On 09/03/2023 10:14, Wolfgang Wilde wrote:
In fact, in real world and with real measurement devices, the units
are not related to "instantaneous voltages" and even lesser "voltages
seen at the antenna". Any form of antenna may deliver different
voltages. Is it some Yagi antenna? Or is the active element a closed
loop? Both forms would differ totally in "antenna voltage" and both
forms will transform the "antenna signal" over impedance
transformation to for example some 75 Ohms impedance cable for
consumer products or some 50 Ohms impedance cable when you have some
TRX system. Real RF _measurements_ are all related to RF-power. Even
the often used db/µV targets at a given power, as it only gives valid
information when you also provide the impedance of your RF system.
This means: talking about a signal of 40 dB/µV could be both, enough
for FM receiption or to less for it, depending on what impedance (50
Ohms/ 75 Ohms/ 240 Ohms?) you are refering to!
Never the less you do not have any SDR-Sticks out there with given
sensitivity nummbers.

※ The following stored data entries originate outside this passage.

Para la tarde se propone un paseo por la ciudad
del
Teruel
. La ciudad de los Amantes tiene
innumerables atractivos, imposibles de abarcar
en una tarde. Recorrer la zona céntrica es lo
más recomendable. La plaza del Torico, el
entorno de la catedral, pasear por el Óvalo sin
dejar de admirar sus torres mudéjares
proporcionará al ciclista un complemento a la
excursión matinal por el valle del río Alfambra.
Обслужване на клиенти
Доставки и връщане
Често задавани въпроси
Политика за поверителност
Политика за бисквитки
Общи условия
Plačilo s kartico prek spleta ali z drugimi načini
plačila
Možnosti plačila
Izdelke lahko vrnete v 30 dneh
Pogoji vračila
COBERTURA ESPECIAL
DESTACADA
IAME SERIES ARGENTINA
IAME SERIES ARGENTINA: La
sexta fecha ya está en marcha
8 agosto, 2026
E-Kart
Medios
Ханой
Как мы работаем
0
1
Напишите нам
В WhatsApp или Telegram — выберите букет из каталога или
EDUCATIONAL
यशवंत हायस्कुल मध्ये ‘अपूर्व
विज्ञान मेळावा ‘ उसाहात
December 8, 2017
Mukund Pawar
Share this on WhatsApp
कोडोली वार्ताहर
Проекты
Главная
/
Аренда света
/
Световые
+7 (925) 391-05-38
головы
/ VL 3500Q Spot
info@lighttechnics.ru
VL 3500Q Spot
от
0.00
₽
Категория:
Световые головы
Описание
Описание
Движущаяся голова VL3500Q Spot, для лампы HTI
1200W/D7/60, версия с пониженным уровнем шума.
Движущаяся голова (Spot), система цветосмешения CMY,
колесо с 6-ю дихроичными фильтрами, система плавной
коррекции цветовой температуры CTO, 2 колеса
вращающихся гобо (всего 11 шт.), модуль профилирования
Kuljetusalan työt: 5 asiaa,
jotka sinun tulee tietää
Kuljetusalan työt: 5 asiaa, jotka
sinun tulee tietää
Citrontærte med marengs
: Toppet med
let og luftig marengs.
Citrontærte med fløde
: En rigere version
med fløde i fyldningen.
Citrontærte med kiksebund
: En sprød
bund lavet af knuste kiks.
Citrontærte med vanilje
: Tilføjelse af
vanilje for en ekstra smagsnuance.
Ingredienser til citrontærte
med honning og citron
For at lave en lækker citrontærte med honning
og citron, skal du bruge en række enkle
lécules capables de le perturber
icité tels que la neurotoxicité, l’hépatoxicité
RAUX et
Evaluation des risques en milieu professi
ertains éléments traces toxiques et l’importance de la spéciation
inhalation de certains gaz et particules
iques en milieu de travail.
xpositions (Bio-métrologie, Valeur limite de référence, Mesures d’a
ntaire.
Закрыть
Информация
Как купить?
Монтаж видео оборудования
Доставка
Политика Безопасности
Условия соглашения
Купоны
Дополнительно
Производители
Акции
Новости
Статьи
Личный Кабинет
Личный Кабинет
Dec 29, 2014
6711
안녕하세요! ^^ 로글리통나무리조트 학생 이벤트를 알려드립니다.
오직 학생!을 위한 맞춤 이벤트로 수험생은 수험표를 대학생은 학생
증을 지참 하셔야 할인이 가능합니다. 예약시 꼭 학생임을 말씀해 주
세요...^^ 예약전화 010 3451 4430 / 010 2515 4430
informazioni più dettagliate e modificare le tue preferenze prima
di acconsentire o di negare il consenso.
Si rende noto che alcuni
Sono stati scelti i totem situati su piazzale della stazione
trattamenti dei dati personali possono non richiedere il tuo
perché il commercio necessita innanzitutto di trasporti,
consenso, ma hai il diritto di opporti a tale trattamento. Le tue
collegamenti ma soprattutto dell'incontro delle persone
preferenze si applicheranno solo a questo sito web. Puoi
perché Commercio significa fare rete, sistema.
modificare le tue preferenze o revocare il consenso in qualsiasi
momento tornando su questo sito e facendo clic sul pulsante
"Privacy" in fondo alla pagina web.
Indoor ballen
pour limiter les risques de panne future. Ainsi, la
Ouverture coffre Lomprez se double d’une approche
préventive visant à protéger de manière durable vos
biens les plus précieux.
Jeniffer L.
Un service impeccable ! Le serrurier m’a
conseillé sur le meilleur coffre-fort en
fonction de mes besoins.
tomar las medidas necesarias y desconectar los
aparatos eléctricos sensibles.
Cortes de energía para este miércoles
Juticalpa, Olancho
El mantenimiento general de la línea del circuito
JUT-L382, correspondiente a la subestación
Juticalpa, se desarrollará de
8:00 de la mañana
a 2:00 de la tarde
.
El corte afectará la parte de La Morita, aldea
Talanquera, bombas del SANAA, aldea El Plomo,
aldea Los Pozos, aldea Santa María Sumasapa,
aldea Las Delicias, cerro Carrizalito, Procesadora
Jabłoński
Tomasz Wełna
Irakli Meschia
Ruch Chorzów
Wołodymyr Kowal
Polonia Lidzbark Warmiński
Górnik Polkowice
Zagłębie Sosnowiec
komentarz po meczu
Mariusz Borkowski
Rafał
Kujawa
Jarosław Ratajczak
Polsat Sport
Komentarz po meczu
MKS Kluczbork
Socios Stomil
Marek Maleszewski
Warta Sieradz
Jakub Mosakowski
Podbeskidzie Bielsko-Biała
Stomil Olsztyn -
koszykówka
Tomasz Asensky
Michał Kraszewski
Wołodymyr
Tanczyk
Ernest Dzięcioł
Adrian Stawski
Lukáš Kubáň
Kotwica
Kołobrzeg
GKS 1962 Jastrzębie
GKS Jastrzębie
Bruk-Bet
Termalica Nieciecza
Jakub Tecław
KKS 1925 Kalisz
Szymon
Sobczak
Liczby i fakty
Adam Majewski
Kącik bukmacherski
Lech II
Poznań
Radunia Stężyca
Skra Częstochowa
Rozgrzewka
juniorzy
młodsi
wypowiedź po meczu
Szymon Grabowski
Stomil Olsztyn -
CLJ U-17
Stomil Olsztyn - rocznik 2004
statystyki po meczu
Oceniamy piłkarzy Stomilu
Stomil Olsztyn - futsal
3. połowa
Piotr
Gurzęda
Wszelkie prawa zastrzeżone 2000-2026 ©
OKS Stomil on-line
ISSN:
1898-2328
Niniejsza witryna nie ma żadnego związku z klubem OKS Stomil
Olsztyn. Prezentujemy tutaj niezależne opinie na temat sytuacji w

Even the more expensive devices like HackRF and
all the Ettus Research devices are not "measuring" some RF field
strength. All you get is somehow a resulting numeric factor of how
good the SDR can detect some signal. The sensitivity does vary widely
over the frequency ranges of this devices and it is by no means really
directly proportional to some RF power or even a voltage at the
antenna port or your antenna. You may to some degree use SDR-Sticks or
devices like HackRF, USRP's and so on for qualitative informations
about a radio signal, but it won't tell you anything about the real
power of a signal, as opposite to RF measurement systems! With all my
devices (ranging from RTL2832 based sticks over HackRF and others) you
get jumps in signal strength when you do a full band power scan. This
happens for example, when the SDR hardware switches to some other
oscillator setting. All of my devices can do a full band scan of at
least 1 GHz or even more, but none of them can do it by just stepping
up the Synthesizer PLL without for example using harmonics of the base
PLL Frequency for mixing down to the IF band or Baseband. And for each
time switching to another harmonic you get signal strength jumps. And
with each other PLL frequency you might get other mixing products,
ghosting from other frequencies and so on. So, the kind of SDR we
refer to here can not give any numeric factors to RF power nor RF
voltages. It is just a numeric value, somehow more or less
proportional to the quality the SDR can receive the signal. No units,
no absolute values at all.
Regards
I'll repeat this again, because you clearly didn't "get" it. The
numbers coming out of the signal-processing chain are
*linearly proportional* to the instantaneous (as in at the moment the
sample was taken by the ADC) voltage as seen
at the antenna input to the receiver. This says *NOTHING* about the
antenna itself, nor whatever cabling and other
bits-and-pieces are between the receiver input port and the antenna.
YES, the calibration constants will, absolutely, vary over the
tuning/bandwidth/sample-rate capabilities of the receiver.
But if they *ARE NOT* linearly-proportional (or mostly-so) to the
instantaneous antenna-*PORT* input voltage, then we
might as well all go home.
The samples that arrive into your flow-graph aren't some handy-wavy
random thing that kinda-sorta represents the
real world. They are very-definitely a *linear proxy* for the
instantaneous voltage as seen at the antenna input port
at the time that it was sampled. Again, if they aren't very close to
this, then we might all just as well go home and
take up basket-weaving.
What IS true about actual laboratory measurement instrumentation is that
such instrumentation is *calibrated* over
it's operating range (in as many steps as seems reasonable) to
produce results that are directly-tied to physical units.
You can do EXACTLY THE SAME THING with even a cheap receiver like the
RTL-SDR, HackRF, USRPs, LimeSDRs, etc, etc.
In fact, USRPs (some of them) now have a *CALIBRATION INTERFACE AND
API* that allows you to use them in the
same way as you can use a laboratory instrument.
In MANY actual cases, you'd like your radio to be calibrated over some
much-smaller range of its operating parameters--
you'll be using it for perhaps a single application, where
understanding what is appearing at the antenna input ports
in terms of power or (by a bit of simple math, voltage) may be important.
In MY case, I calibrate in degrees-K of noise power, because that's
relevant to my usage of these types of radios for
radio astronomy.
Your post makes it seem like SDRs are delivering samples that bear only
the weakest relationship to the physical world,
and that just isn't true. IT CAN'T BE.